Saturday, June 28, 2014

Adventures Through Middle America





The Midwest has been idealized for as long as I can remember. I half expected to see cowboys riding through corn fields, fending off enemies long forgotten by the civilized world. No cowboys, only the peculiar kind of people into which cowboys have evolved. The more I travel across the country, regardless my destination or the states I pass through, I see it takes a certain type of hardy heart. A heart noble and dignified like our Hollywood heroes, but humble like the collective world today cannot be. Eccentric, lively enough to live off of the small things that come their way, immune to what outsiders claim they are missing. Each town I’ve passed through shares certain characteristics- busted up farms but well-loved fields, shattered windows and peeking faces, horses rolling in the grass and nothing but swirling dust to mark the passage of cars. I’ve driven through herds of modest houses surrounding exceptionally elaborate churches, flocking to the center of the small but beating heart each town becomes. Let’s not forget the curious personality of wind turbines, waving lazily hello and goodbye. Iowa sunsets, sinking below the horizon of a sea of corn fields. And constant painterly frames, dots of humanity blended with the unending, show off sky.

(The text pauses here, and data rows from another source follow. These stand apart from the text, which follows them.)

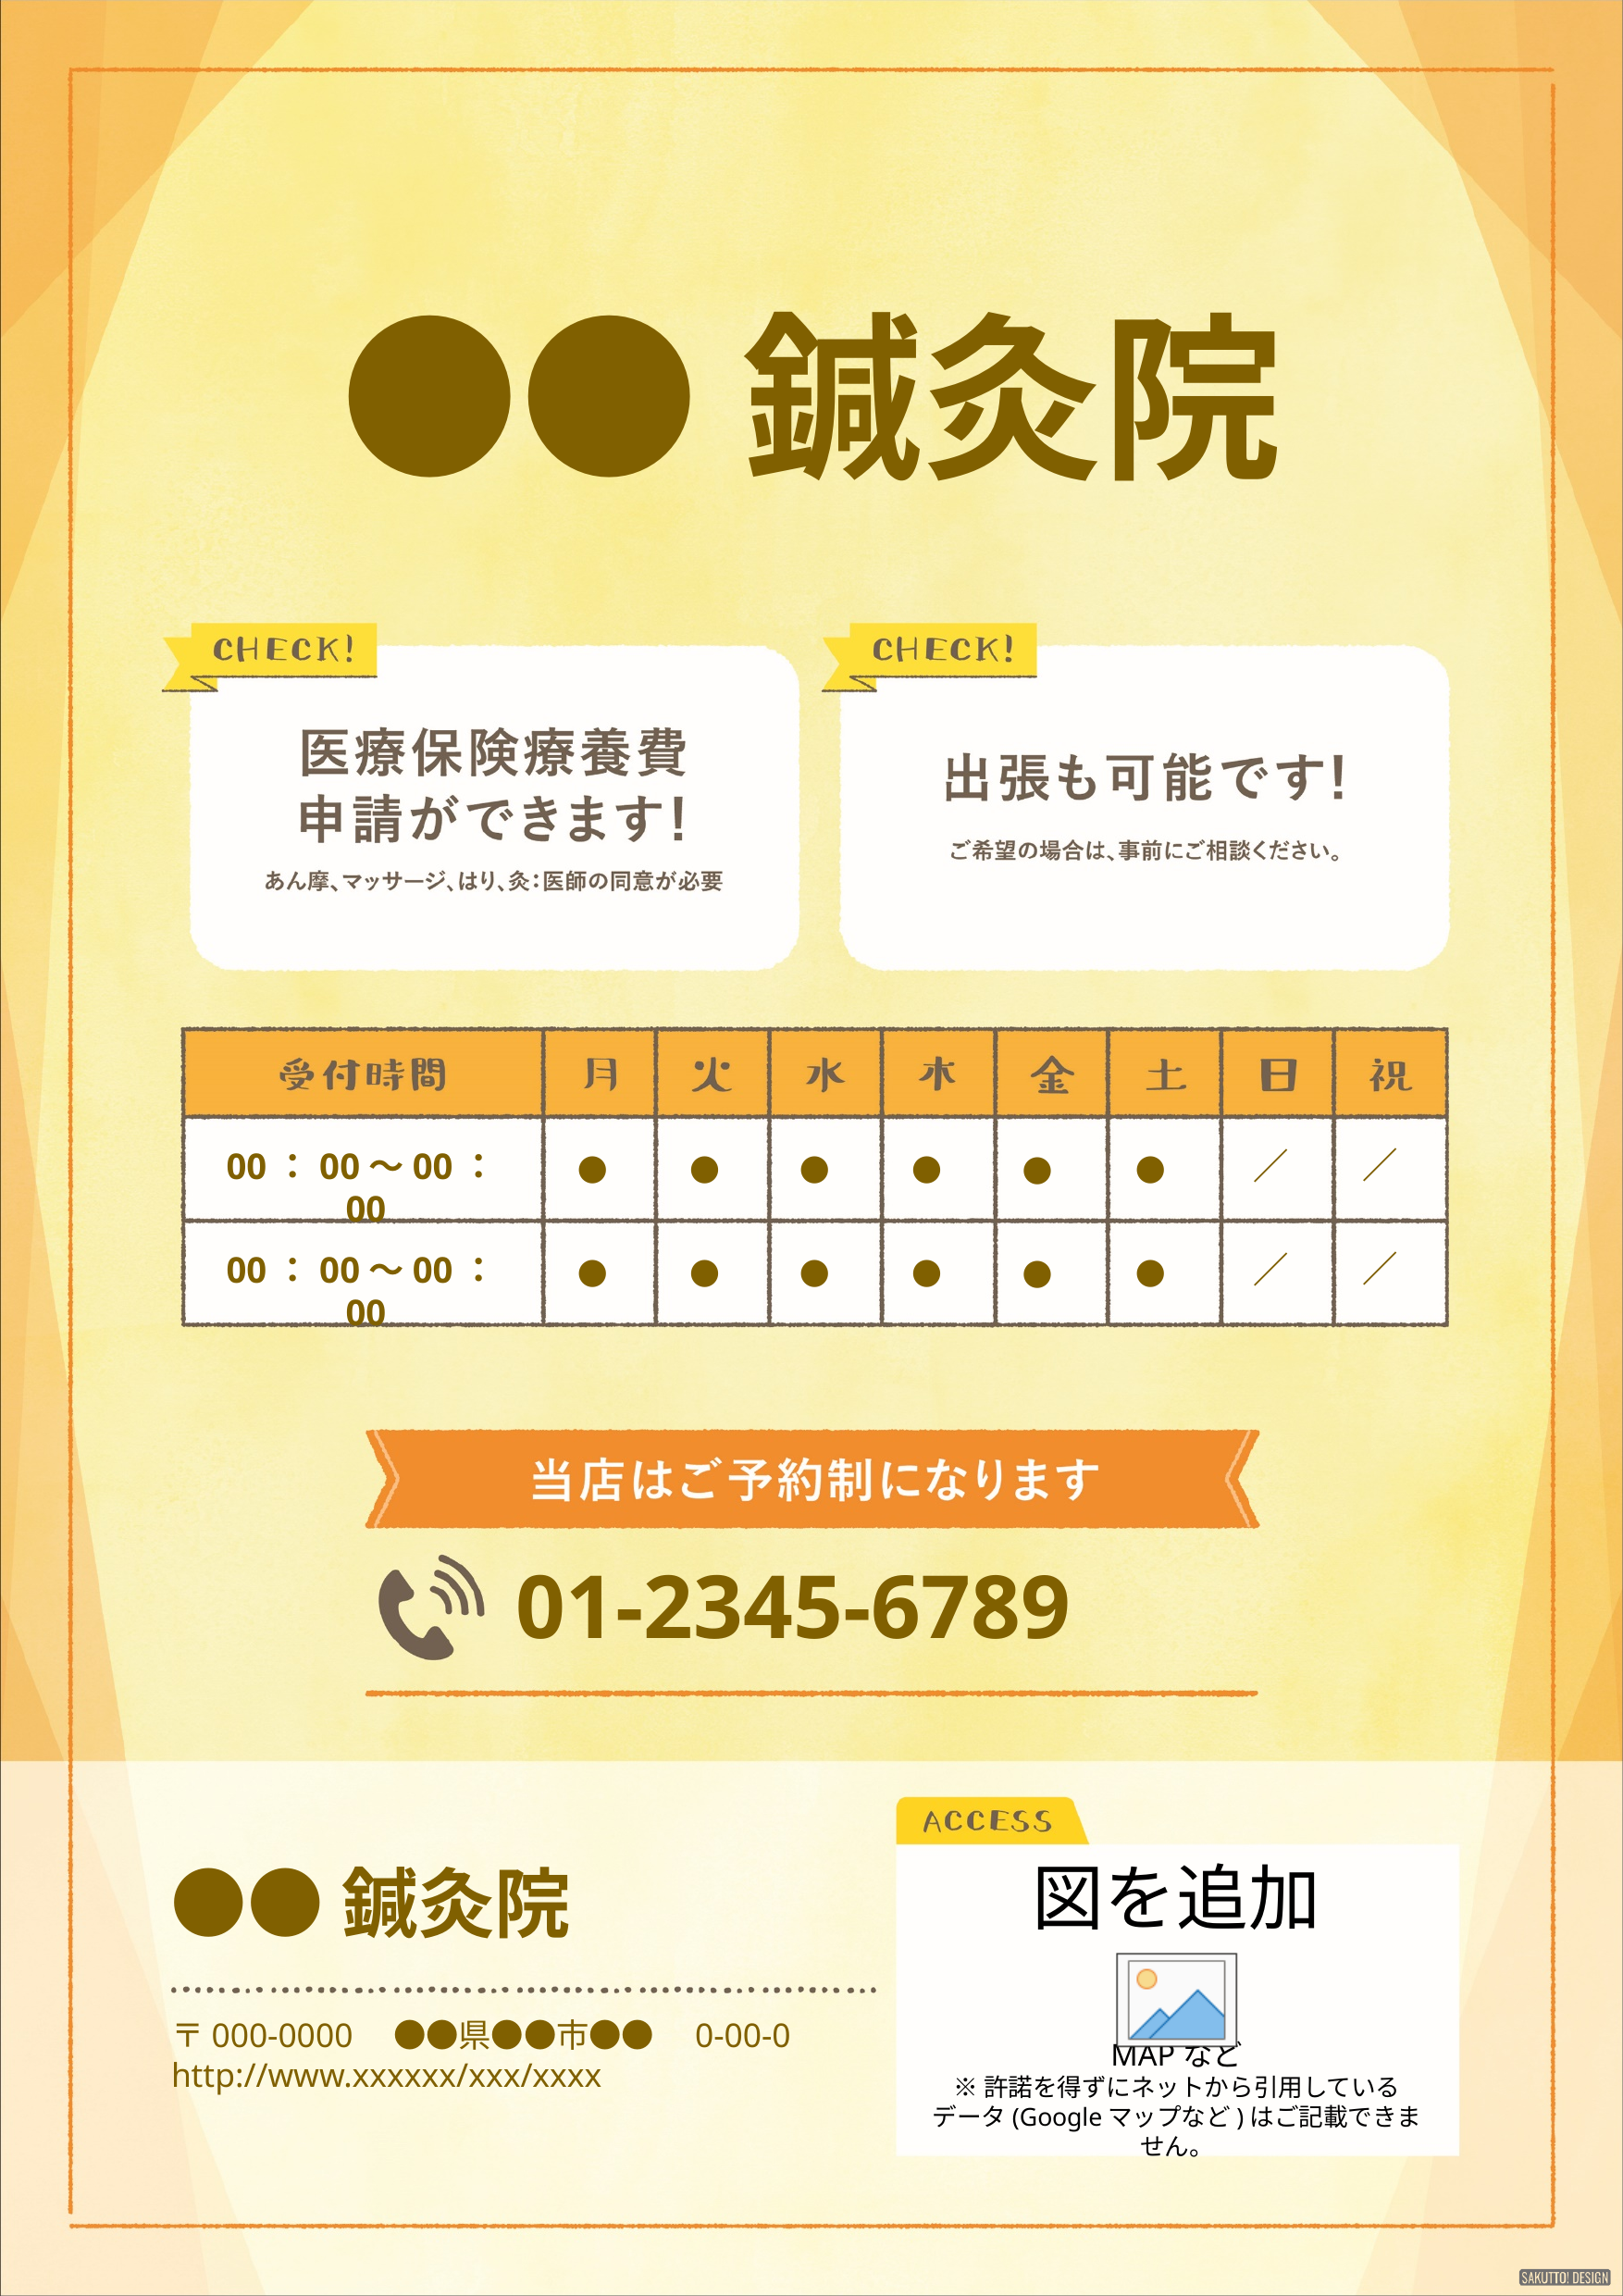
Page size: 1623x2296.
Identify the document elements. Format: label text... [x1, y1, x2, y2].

text_box ● [1121, 1136, 1196, 1194]
text_box ／ [1239, 1240, 1314, 1297]
text_box ● [1121, 1240, 1196, 1297]
text_box ● [563, 1240, 638, 1297]
text_box ●●鍼灸院 [305, 278, 1318, 508]
text_box ● [1008, 1241, 1083, 1298]
text_box MAPなど ※許諾を得ずにネットから引用しているデータ(Googleマップなど)はご記載できません。 [916, 2155, 1437, 2167]
text_box ● [785, 1136, 861, 1194]
text_box 00：00～00：00 [211, 1136, 521, 1236]
text_box ／ [1348, 1136, 1423, 1193]
text_box ● [897, 1136, 973, 1194]
text_box ● [563, 1136, 638, 1194]
text_box ／ [1239, 1136, 1314, 1194]
text_box 01-2345-6789 [502, 1544, 1261, 1663]
text_box ● [1008, 1138, 1083, 1195]
text_box ● [897, 1240, 973, 1297]
text_box ● [675, 1240, 750, 1297]
text_box ●●鍼灸院 [157, 1848, 812, 1955]
text_box ● [675, 1136, 750, 1194]
text_box 〒000-0000 ●●県●●市●● 0-00-0 http://www.xxxxxx/xxx/xxxx [157, 2007, 894, 2101]
text_box 00：00～00：00 [211, 1240, 521, 1339]
text_box ／ [1348, 1239, 1423, 1297]
picture [0, 0, 1623, 2296]
text_box ● [785, 1240, 861, 1297]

The names of places were some of my favorite parts. Any American-ish word could be found- there were towns of Freedom, Redemption…I’m sure if I kept driving I would’ve found Salvation. I loved Mt. Horeb. This particular pocket of America held trolls. Everywhere. Huge wooden troll sculptures, troll houses, troll businesses, troll dedicated streets. As a lover of strawberries, I also enjoyed Strawberry Point, Iowa. The town’s claim-to-fame strawberry sculpture did resemble more of a moldy strawberry what with years of rust, but that is the key to any small town’s charm. They are old and rough around the edges, but not forgotten. I approached them looking for this kind of beauty.

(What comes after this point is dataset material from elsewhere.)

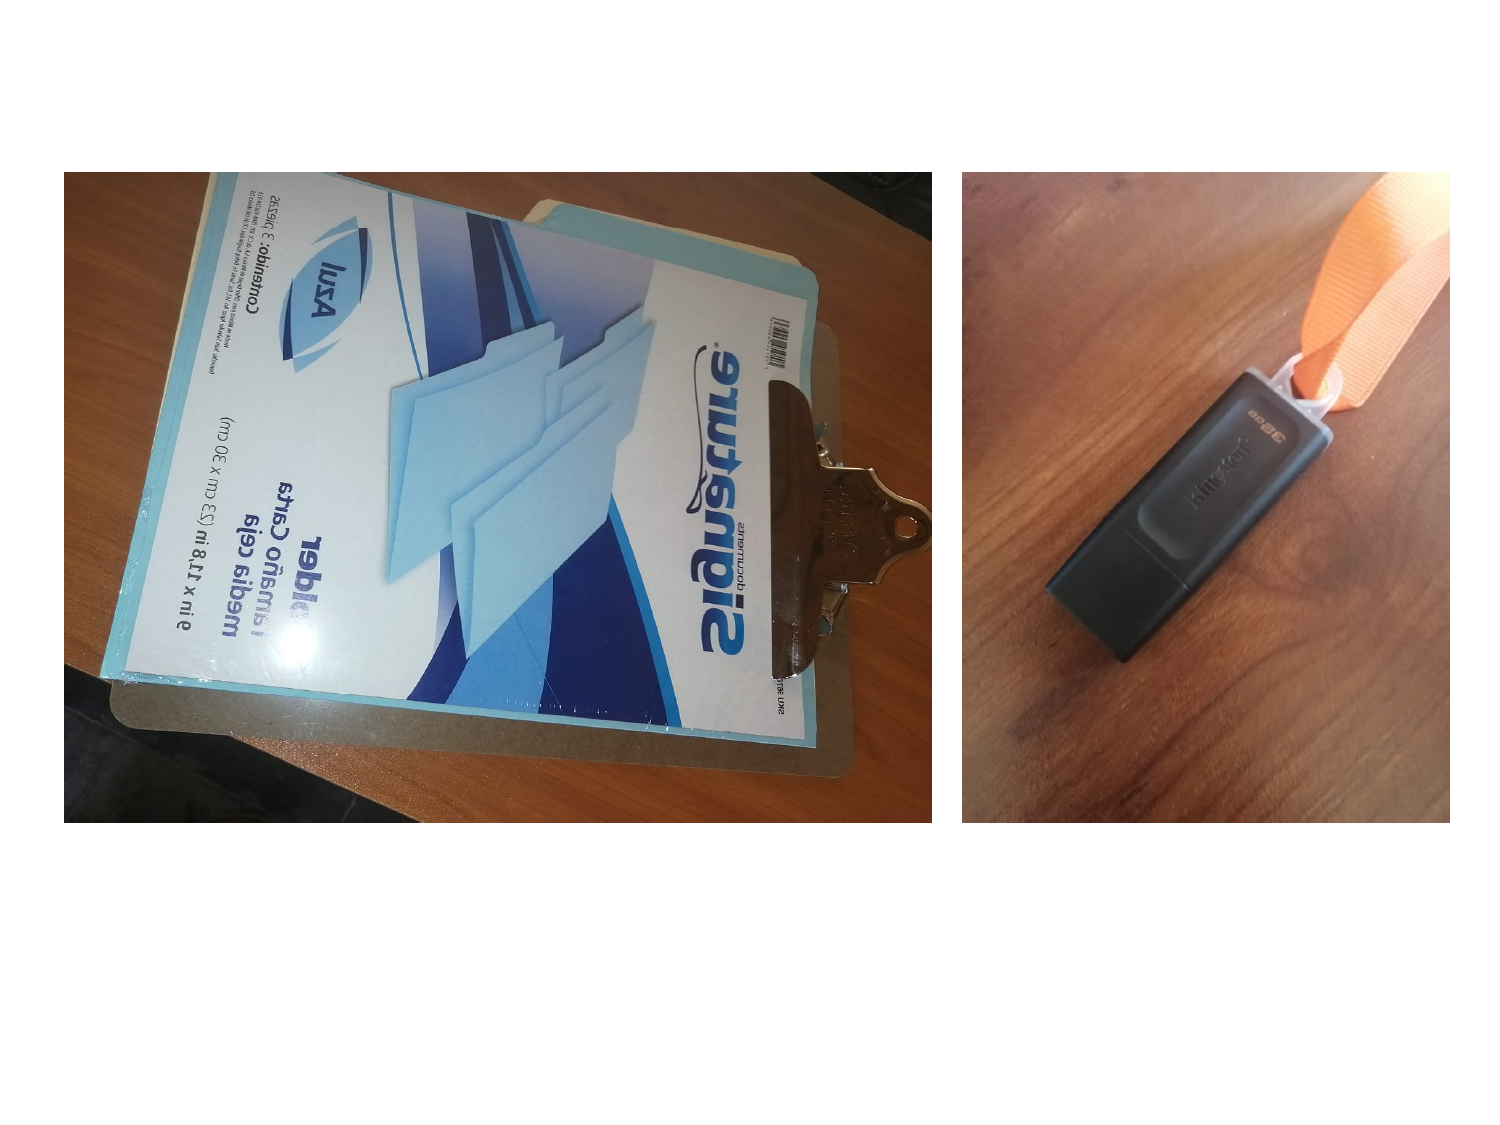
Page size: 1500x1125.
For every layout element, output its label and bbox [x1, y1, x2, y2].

picture [64, 172, 932, 823]
picture [962, 172, 1451, 823]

Equally fascinating were the people on the road. Regardless of whether or not I had to use the restroom, I said I did and embarked into curious rest stops and gas stations. As a writer, I seek out the world. I don’t have time to wait for it to seek out me. I was given a piece of advice that has shaped my outlook. I was told to do everything that came my way. Even if I’ve done it a million times, like going to the grocery store. Because who knows what could happen? At the end of my life, I’ll be able to say that everything that should have happened happened. So I watched as a homeless woman with tattered shorts and split end hair flirted with an employee at a Subway. I saw a Chinese man making awkward small talk with a man carrying an easily visible gun in his pocket. I almost laughed as a young boy ran giggling through a convenience store, screaming “Ahoy!!!” to anyone who would listen. I had never heard of a bidet toilet, and listened in shock as a woman with three children tried to teach them. One of them shouted delightedly “It’s like a shower!” Imagine my shock before I learned that she was in fact not dipping her head in the toilet!

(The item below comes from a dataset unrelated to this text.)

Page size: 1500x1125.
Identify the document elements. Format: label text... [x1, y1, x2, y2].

What are us city people missing? I have to wonder, as I prepare to move to another city. It will be interesting to see if I grow louder as my friends in the Midwest grow gentler. Humanity does live in distinct different ways—they may overlap, but each clearly marks who we are in a different way. Cities, mountains, oceans, wide plains, small towns. As I prepare to embrace the city side of me, I must remember the part of me affected by my travels through these lands. May the cowboy live on.